Geometer’s Sketchpad Tutorial 3: Graphs and Sliders

In this tutorial, we are going to use Geometer’s Sketchpad to explore the graph of the function y = mx + b where m and b are real numbers. First, we are going to type each equation manually, but later, we are going to use sliders to see the relationship between the parameters m and b and the appearance of the graph.

Steps Graphing Equations

  1. Open Geometer’s Sketchpad.
  2. Click the Graph menu from the menu bar and click Define Coordinate System from the  list.
  3. To graph the function y = 2x, click the Graph menu, then click Plot New Function to display the New Function dialog box.
  4. In the New Function dialog box, type 2x, then click the OK button.

Figure 1 – The New Function dialog box.

Using steps 1 through 4, graph the following functions and observe how the value of m affects the graph of y = mx

  1. y = 3x
  2. y = 4x
  3. y = 5x
  4. y = 10 x
  5. y = – 2x
  6. y = – 4x
  7. y = -6x
  8. y = – 10x

Graph the following functions and observe how b affects the graph of the function y = mx + b.

  1. y = 2x + 3
  2. y = 2x + 1
  3. y = 2x + 5
  4. y = 2x – 1
  5. y = 2x – 4
  6. f. y = 2x – 10

Creating a Slider

There is a better way to explore the relationship of the parameters of functions and their graphs. Instead of typing each equation, we can use the sliders to assign values to parameters like m and b. A slider is a visual representation of a number. For instance, if you have a slider m with domain -10 through 10, then moving the slider rightward will increase the value of m. The slider that we will create here is very similar to Graphs and Sliders 1 and Graphs and Sliders 2 posts in the GeoGebra Tutorial Series.

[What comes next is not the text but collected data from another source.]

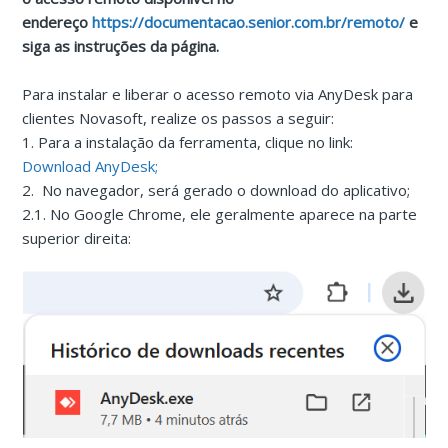
endereço
https://documentacao.senior.com.br/remoto/
e
siga as instruções da página.
Para instalar e liberar o acesso remoto via AnyDesk para
clientes Novasoft, realize os passos a seguir:
1. Para a instalação da ferramenta, clique no link:
Download AnyDesk;
2. No navegador, será gerado o download do aplicativo;
2.1. No Google Chrome, ele geralmente aparece na parte
superior direita:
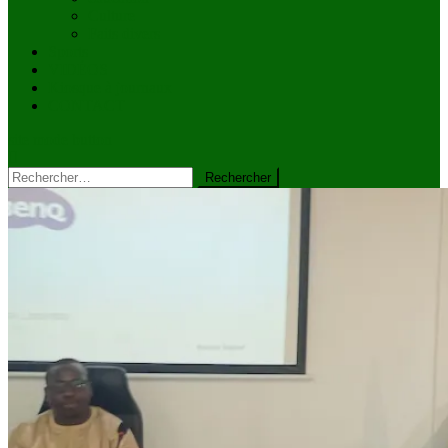
Culture
Faits divers
Sports
VIDÉOS
Kiosque à journaux
CONTACT
site mode button
Rechercher :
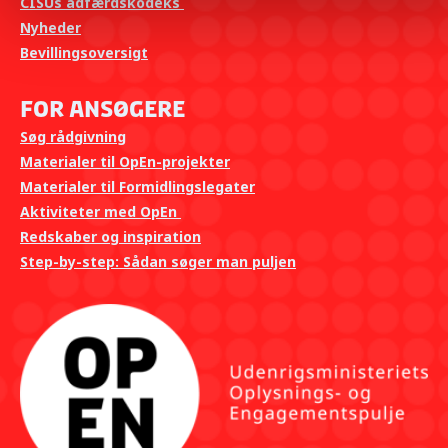
CISUs adfærdskodeks
Nyheder
Bevillingsoversigt
For ansøgere
Søg rådgivning
Materialer til OpEn-projekter
Materialer til Formidlingslegater
Aktiviteter med OpEn
Redskaber og inspiration
Step-by-step: Sådan søger man puljen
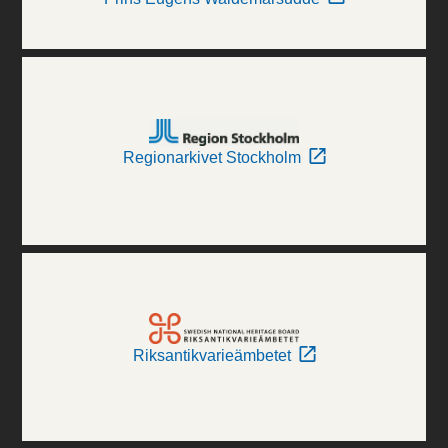
Regionarkivet Stockholm
Riksantikvarieämbetet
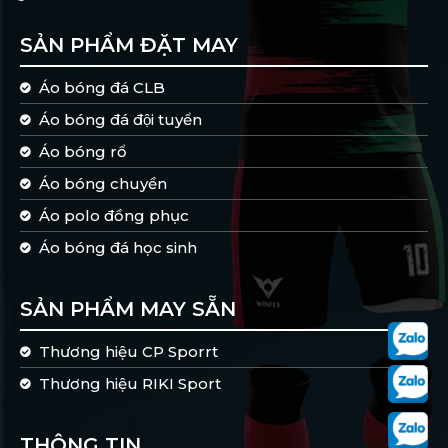
SẢN PHẨM ĐẶT MAY
Áo bóng đá CLB
Áo bóng đá đội tuyển
Áo bóng rổ
Áo bóng chuyền
Áo polo đồng phục
Áo bóng đá học sinh
SẢN PHẨM MAY SẴN
Thương hiệu CP Sporrt
Thương hiệu RIKI Sport
THÔNG TIN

The construction of slider in Geometer’s Sketchpad is somewhat different compared to the slider in GeoGebra. We will use the idea of ratio in creating a slider here.  To create a slider, we will construct segment AB, and construct point C on AB. We will divide the measure of AC by the measure of AB,then multiply it to 20. This means that our minimum value is 0 and our  maximum number is 20. To facilitate negative values, we will subtract 10 from result of our computation. This means that our minimum value is 0 – 10 = -10 and our maximum value is 20 – 10 = 10.

If you want to extend the domain of your slider, you just multiply the quotient of AC and AB by your desired number and subtract half of that desired number from the product.

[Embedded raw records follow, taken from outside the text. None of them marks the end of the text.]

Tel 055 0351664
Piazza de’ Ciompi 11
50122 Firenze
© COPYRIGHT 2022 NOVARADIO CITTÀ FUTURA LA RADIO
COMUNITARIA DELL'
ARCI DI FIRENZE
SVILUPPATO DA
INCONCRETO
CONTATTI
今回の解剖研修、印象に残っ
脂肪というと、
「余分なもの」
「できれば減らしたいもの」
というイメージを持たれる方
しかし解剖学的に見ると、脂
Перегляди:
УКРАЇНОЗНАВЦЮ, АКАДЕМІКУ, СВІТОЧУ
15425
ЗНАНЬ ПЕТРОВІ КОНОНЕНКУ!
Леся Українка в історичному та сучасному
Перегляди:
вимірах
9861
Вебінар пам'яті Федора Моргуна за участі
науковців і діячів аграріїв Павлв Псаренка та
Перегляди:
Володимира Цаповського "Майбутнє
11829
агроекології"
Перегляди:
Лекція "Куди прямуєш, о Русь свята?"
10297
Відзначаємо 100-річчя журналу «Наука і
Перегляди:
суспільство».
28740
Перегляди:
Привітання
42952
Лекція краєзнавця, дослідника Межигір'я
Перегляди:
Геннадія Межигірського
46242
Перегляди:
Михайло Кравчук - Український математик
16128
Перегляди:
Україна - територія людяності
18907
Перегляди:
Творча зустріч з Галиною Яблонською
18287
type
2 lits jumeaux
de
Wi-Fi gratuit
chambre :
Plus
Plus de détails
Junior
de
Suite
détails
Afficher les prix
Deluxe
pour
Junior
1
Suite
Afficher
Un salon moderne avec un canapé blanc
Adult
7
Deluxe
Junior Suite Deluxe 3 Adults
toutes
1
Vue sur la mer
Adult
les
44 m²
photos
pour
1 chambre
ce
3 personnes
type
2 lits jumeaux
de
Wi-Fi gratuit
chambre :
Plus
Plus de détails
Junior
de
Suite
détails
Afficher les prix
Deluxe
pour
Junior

Figure 2 – The slider control consisting of point C on segment AB.

Steps in Constructing a Slider

  1. Open Geometer’s Sketchpad.
  2. To show the coordinate axes, click the Graph menu from the menu bar and click Define Coordinate System from the drop-down list.
  3. To construct our slider, click the Segment tool from the toolbox, and construct a horizontal segment on the drawing area.
  4. To display the label of the two points, select the two points, click the Display menu from the menu bar and click Show Labels from the list.
  5. To construct point C on AB, click the Point tool and click segment AB (not the points).
  6. Display the label of point C, by right clicking it and choosing Show label from the pop-up menu.
  7. For our computation of the value of m, we first measure the value of AC and AB. To measure AC, select points A and C (be sure that only the two points are selected), click the Measure menu and click Distance from the list.
  8. To measure AB, select points A and B, then click the Measure menu and click Distance from the list.
  9. Figure 3 – The Measure-Distance command displays the distance between two points.

  10. To find the value of m, we divide AC by AB, multiply the result to 20 and the subtract 10. To do this, click the Measure menu and click Calculate from the list.
  11. Click the text on the drawing area displaying the measure of AC, click the ÷ button from the New Calculation dialog box, click the label displaying the measure of AB, click * from the New Calculation dialog box, then type 20-10, then click the OK button on the dialog box when finished.  This will be our value of m.
  12. Figure 4 – The New Calculation dialog box.

  13. Move point C and observe what happens to the value of m. If you want to Edit your calculation, just click the Arrow tool, right click the the value of m, then click Edit Calculation.
  14. Figure 5 – The pop-up menu that appears when you right click the value of m.

  15. To graph y = mx, click the Graph menu, then click Plot New Function to display the Plot New Function dialog box.
  16. While the Plot New Function box is displayed, click the label containing the value of m, click the * button, click the x (or type x), then click the OK button. If you have followed the steps correcty, the graph of y = mx should appear in your coordinate system.
  17. Hide points A and B and the labels containing the values of AB and AC by clicking the Display menu and click Hide Objects.
  18. Move point C. What do you observe? What relationship can you conclude between the value of m and the appearance of the graph of the function?

Exercise:

  1. Construct another slider for the value of b.
  2. Construct a graph that will display the value of f(x) = mx + b.
  3. Describe the effect of b in the graph of the function f(x) = mx + b.